» **Exercise aim**:
Would you transcribe each entry exactly as it stands, omitting the pictures?

Change listing data:
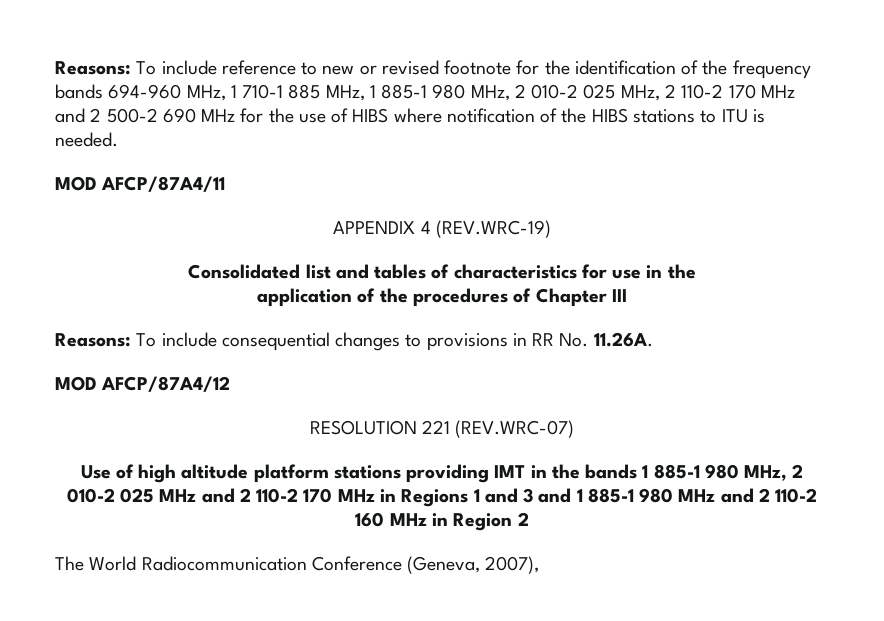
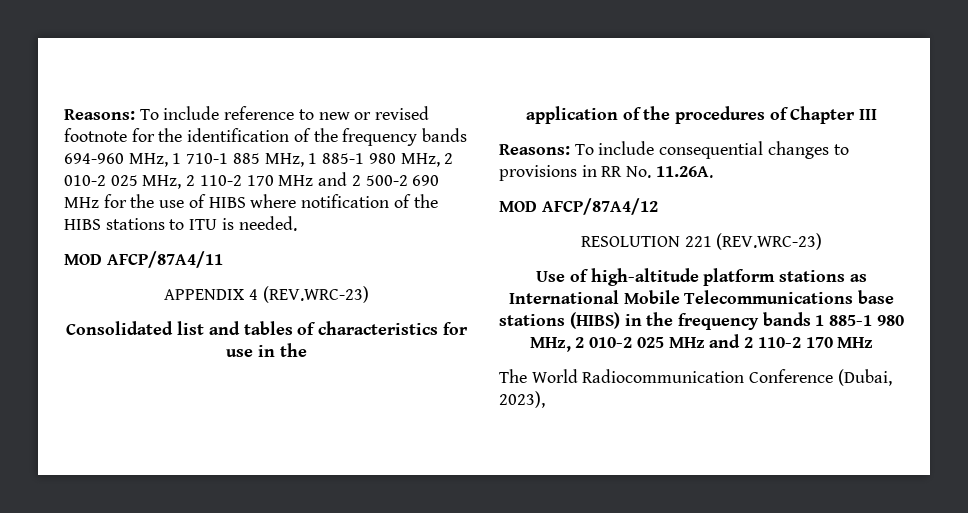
[435,220,551,238] (REV.WRC-19) -> [262,286,369,303] (REV.WRC-23)
[455,420,575,438] (REV.WRC-07) -> [716,233,823,250] (REV.WRC-23)
[138,464,580,483] high altitude platform stations providing IMT in the -> [590,268,867,286] [508,290,895,304] [499,312,759,330] high-altitude platform stations as International Mobile Telecommunications base stations (HIBS) in the frequency
[379,488,818,507] [355,512,529,531] in Regions 1 and 3 and 1 885-1 980 MHz and 2 110-2 160 MHz in Region 2 -> (874, 342) none
[407,556,540,574] (Geneva, 2007), -> [837,369,892,386] [499,391,545,408] (Dubai, 2023),

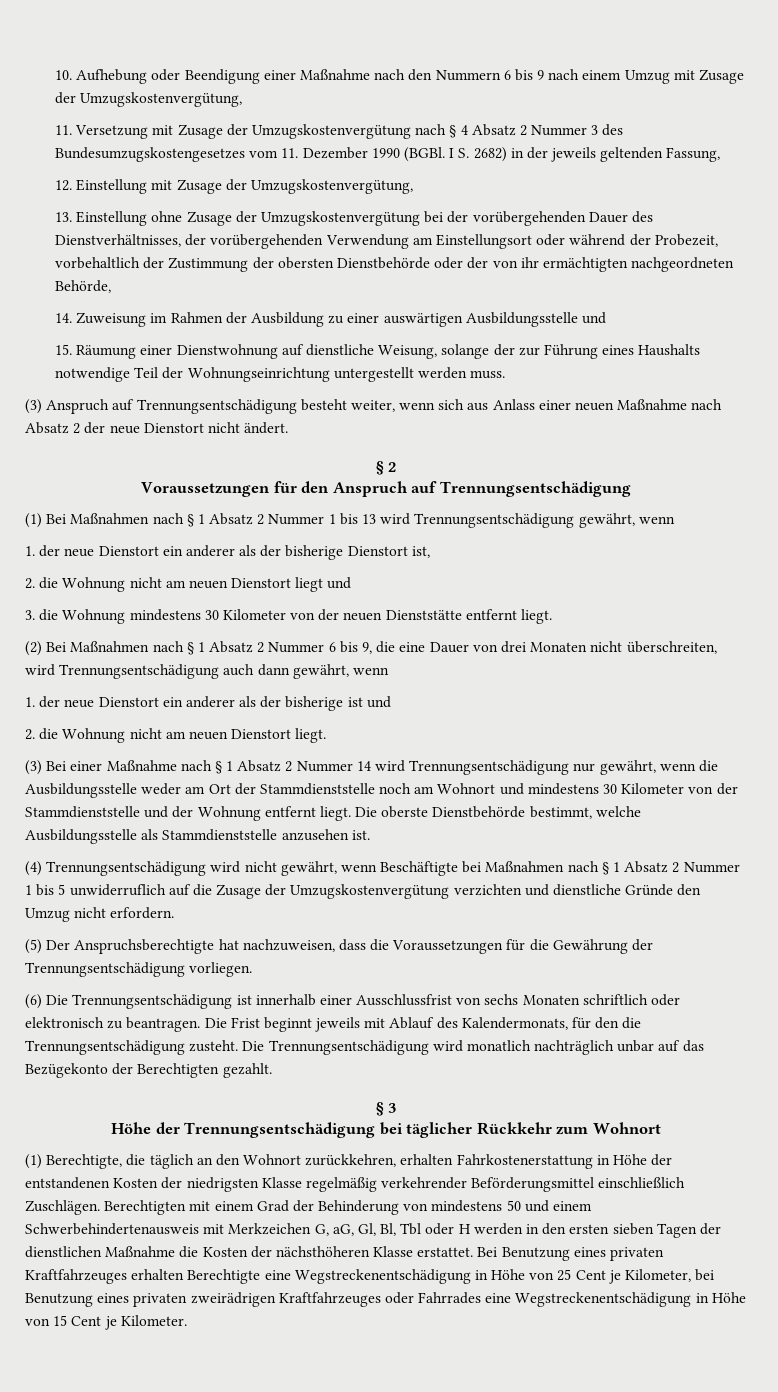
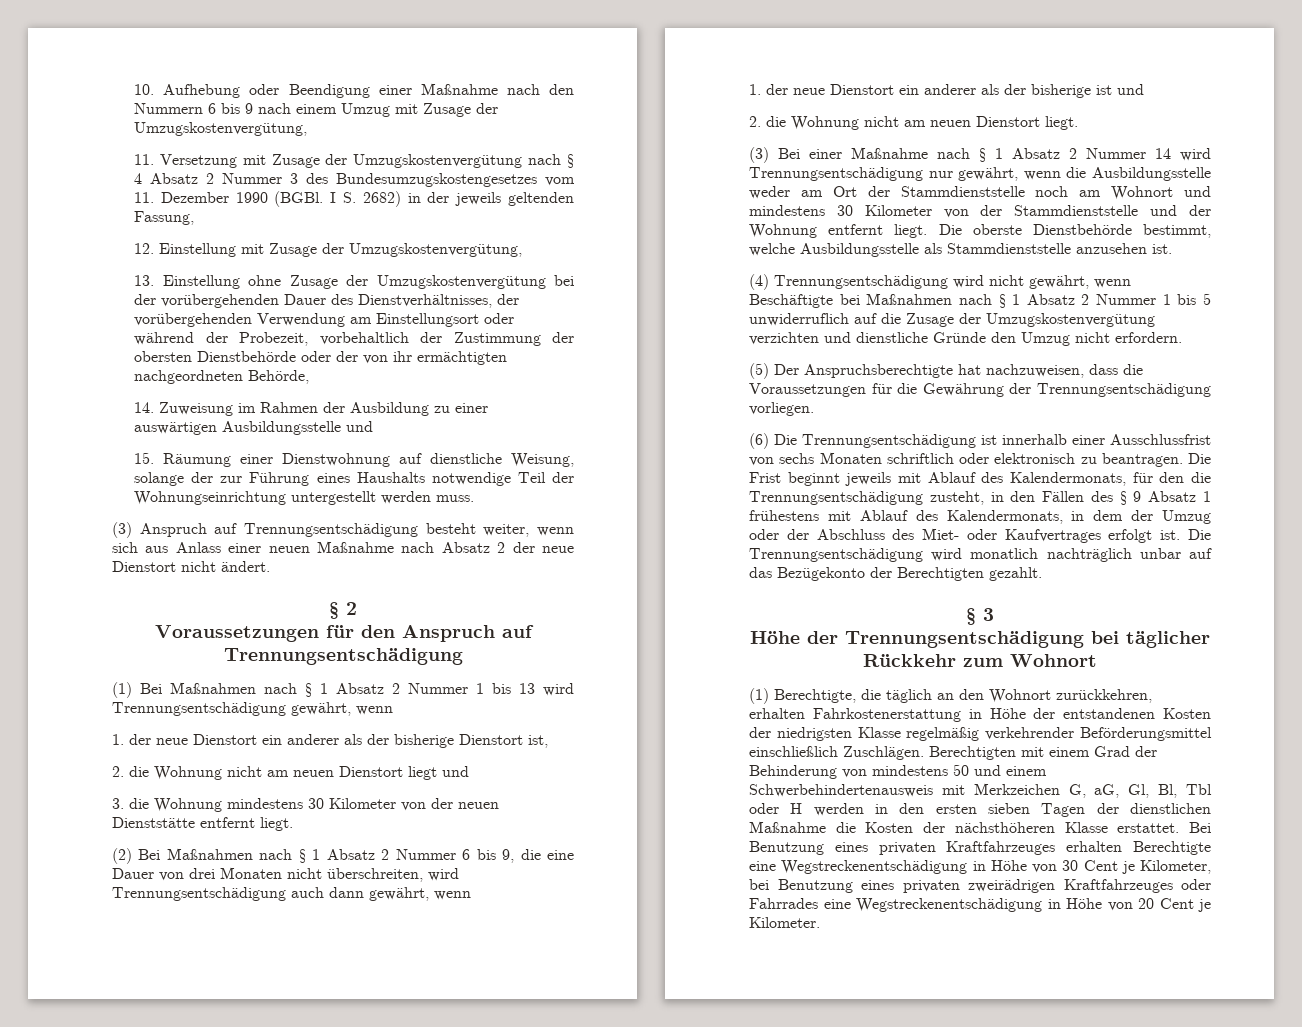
[189,1040,239,1052] zusteht. -> [929,491,1211,505] [749,510,1211,524] [749,528,1181,543] zusteht, in den Fällen des § 9 Absatz 1 frühestens mit Ablauf des Kalendermonats, in dem der Umzug oder der Abschluss des Miet- oder Kaufvertrages erfolgt ist.
[557,1269,572,1281] 25 -> [1062,860,1079,871] 30
[53,1315,68,1326] 15 -> [1138,898,1154,909] 20

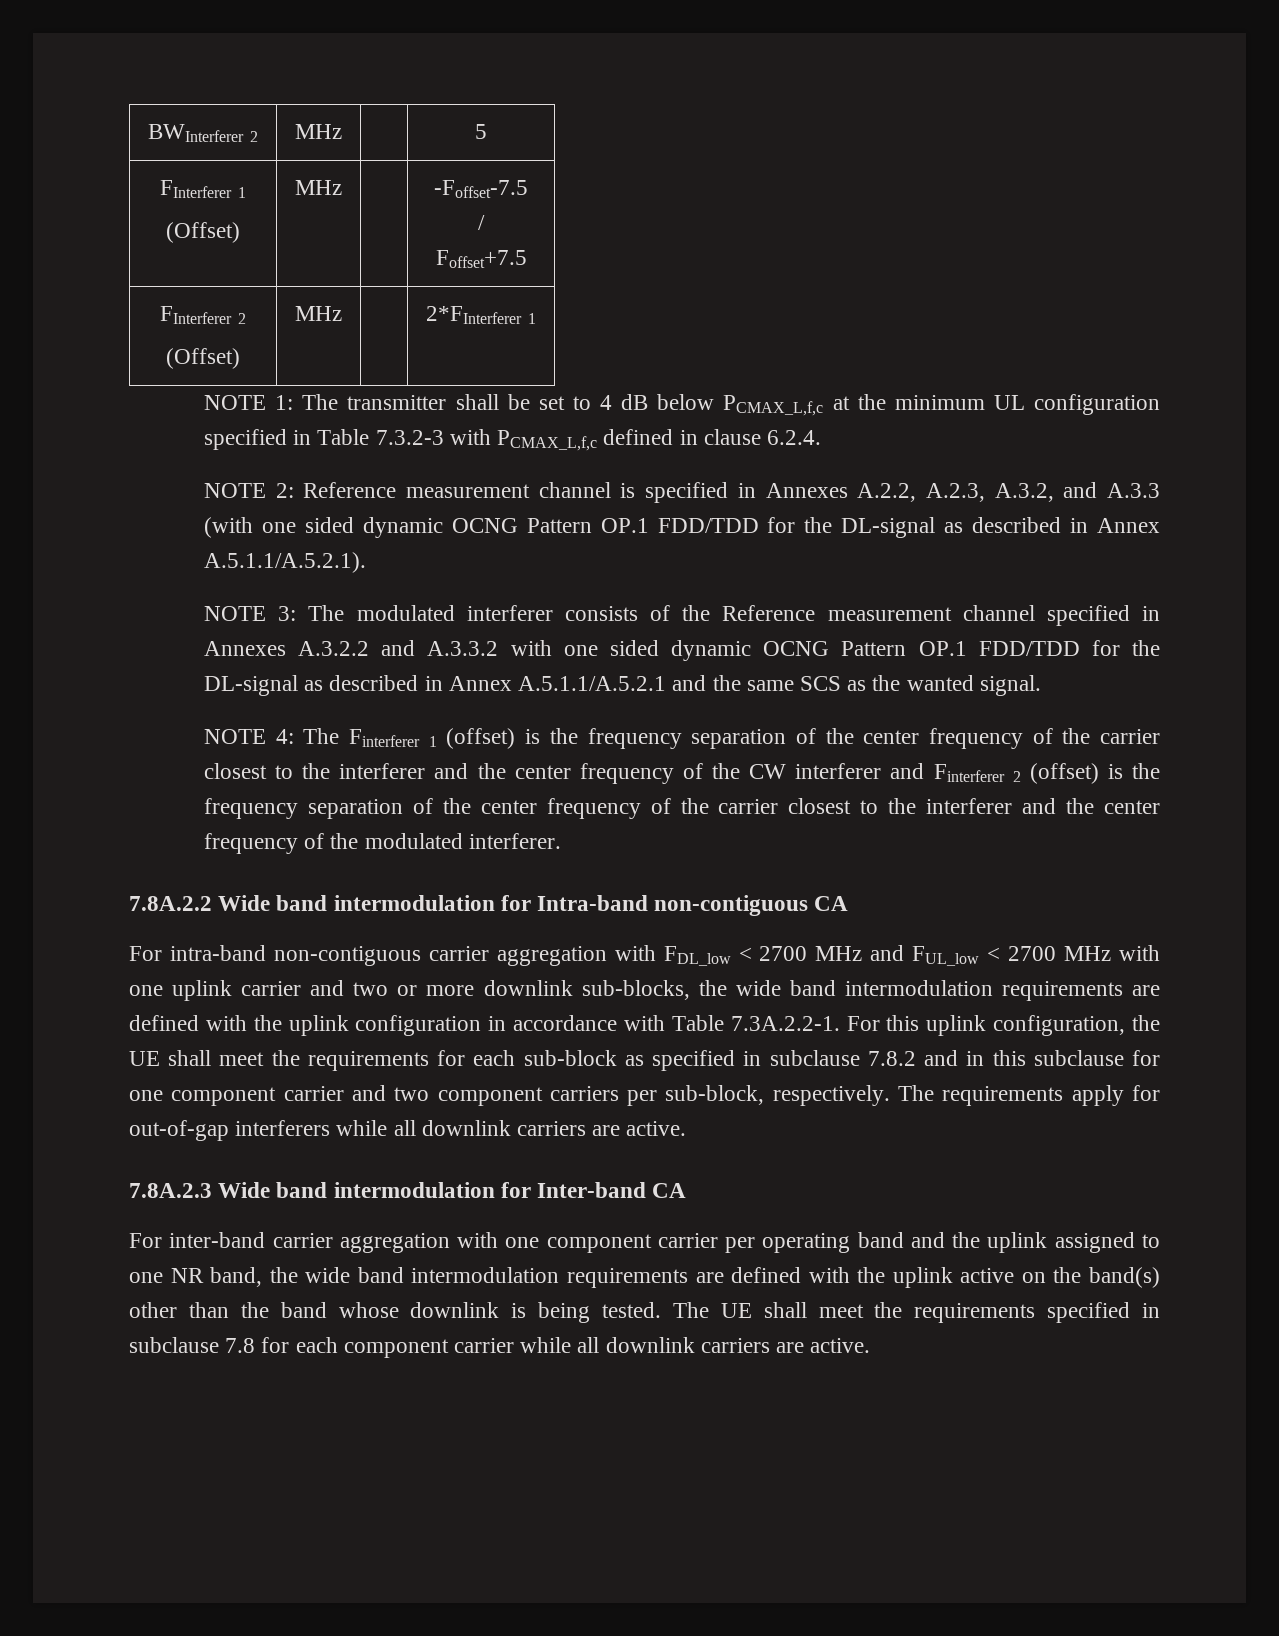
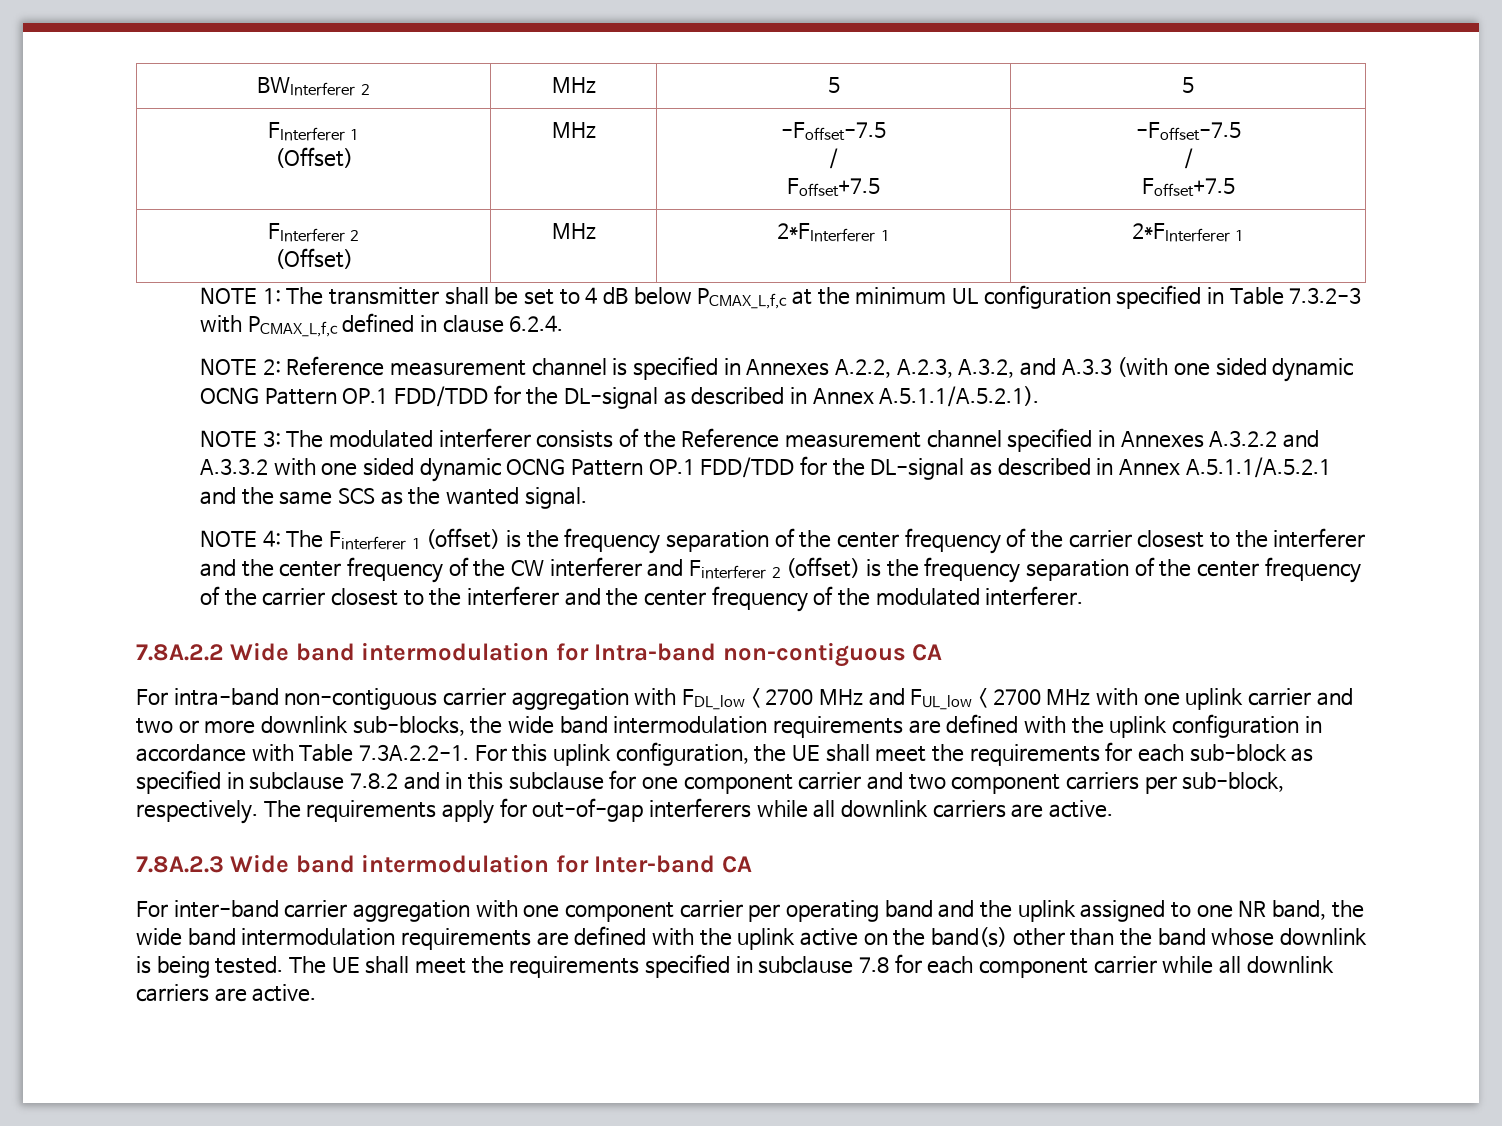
(342, 131) none -> [827,77,840,93] 5
(342, 187) none -> [780,122,886,141] [828,148,838,169] [786,178,880,197] -Foffset-7.5 // / // Foffset+7.5
(342, 313) none -> [777,223,890,242] 2*FInterferer 1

» **Worked solution**:
[435,220,551,238] (REV.WRC-19) -> [262,286,369,303] (REV.WRC-23)
[455,420,575,438] (REV.WRC-07) -> [716,233,823,250] (REV.WRC-23)
[138,464,580,483] high altitude platform stations providing IMT in the -> [590,268,867,286] [508,290,895,304] [499,312,759,330] high-altitude platform stations as International Mobile Telecommunications base stations (HIBS) in the frequency
[379,488,818,507] [355,512,529,531] in Regions 1 and 3 and 1 885-1 980 MHz and 2 110-2 160 MHz in Region 2 -> (874, 342) none
[407,556,540,574] (Geneva, 2007), -> [837,369,892,386] [499,391,545,408] (Dubai, 2023),

[189,1040,239,1052] zusteht. -> [929,491,1211,505] [749,510,1211,524] [749,528,1181,543] zusteht, in den Fällen des § 9 Absatz 1 frühestens mit Ablauf des Kalendermonats, in dem der Umzug oder der Abschluss des Miet- oder Kaufvertrages erfolgt ist.
[557,1269,572,1281] 25 -> [1062,860,1079,871] 30
[53,1315,68,1326] 15 -> [1138,898,1154,909] 20

(342, 131) none -> [827,77,840,93] 5
(342, 187) none -> [780,122,886,141] [828,148,838,169] [786,178,880,197] -Foffset-7.5 // / // Foffset+7.5
(342, 313) none -> [777,223,890,242] 2*FInterferer 1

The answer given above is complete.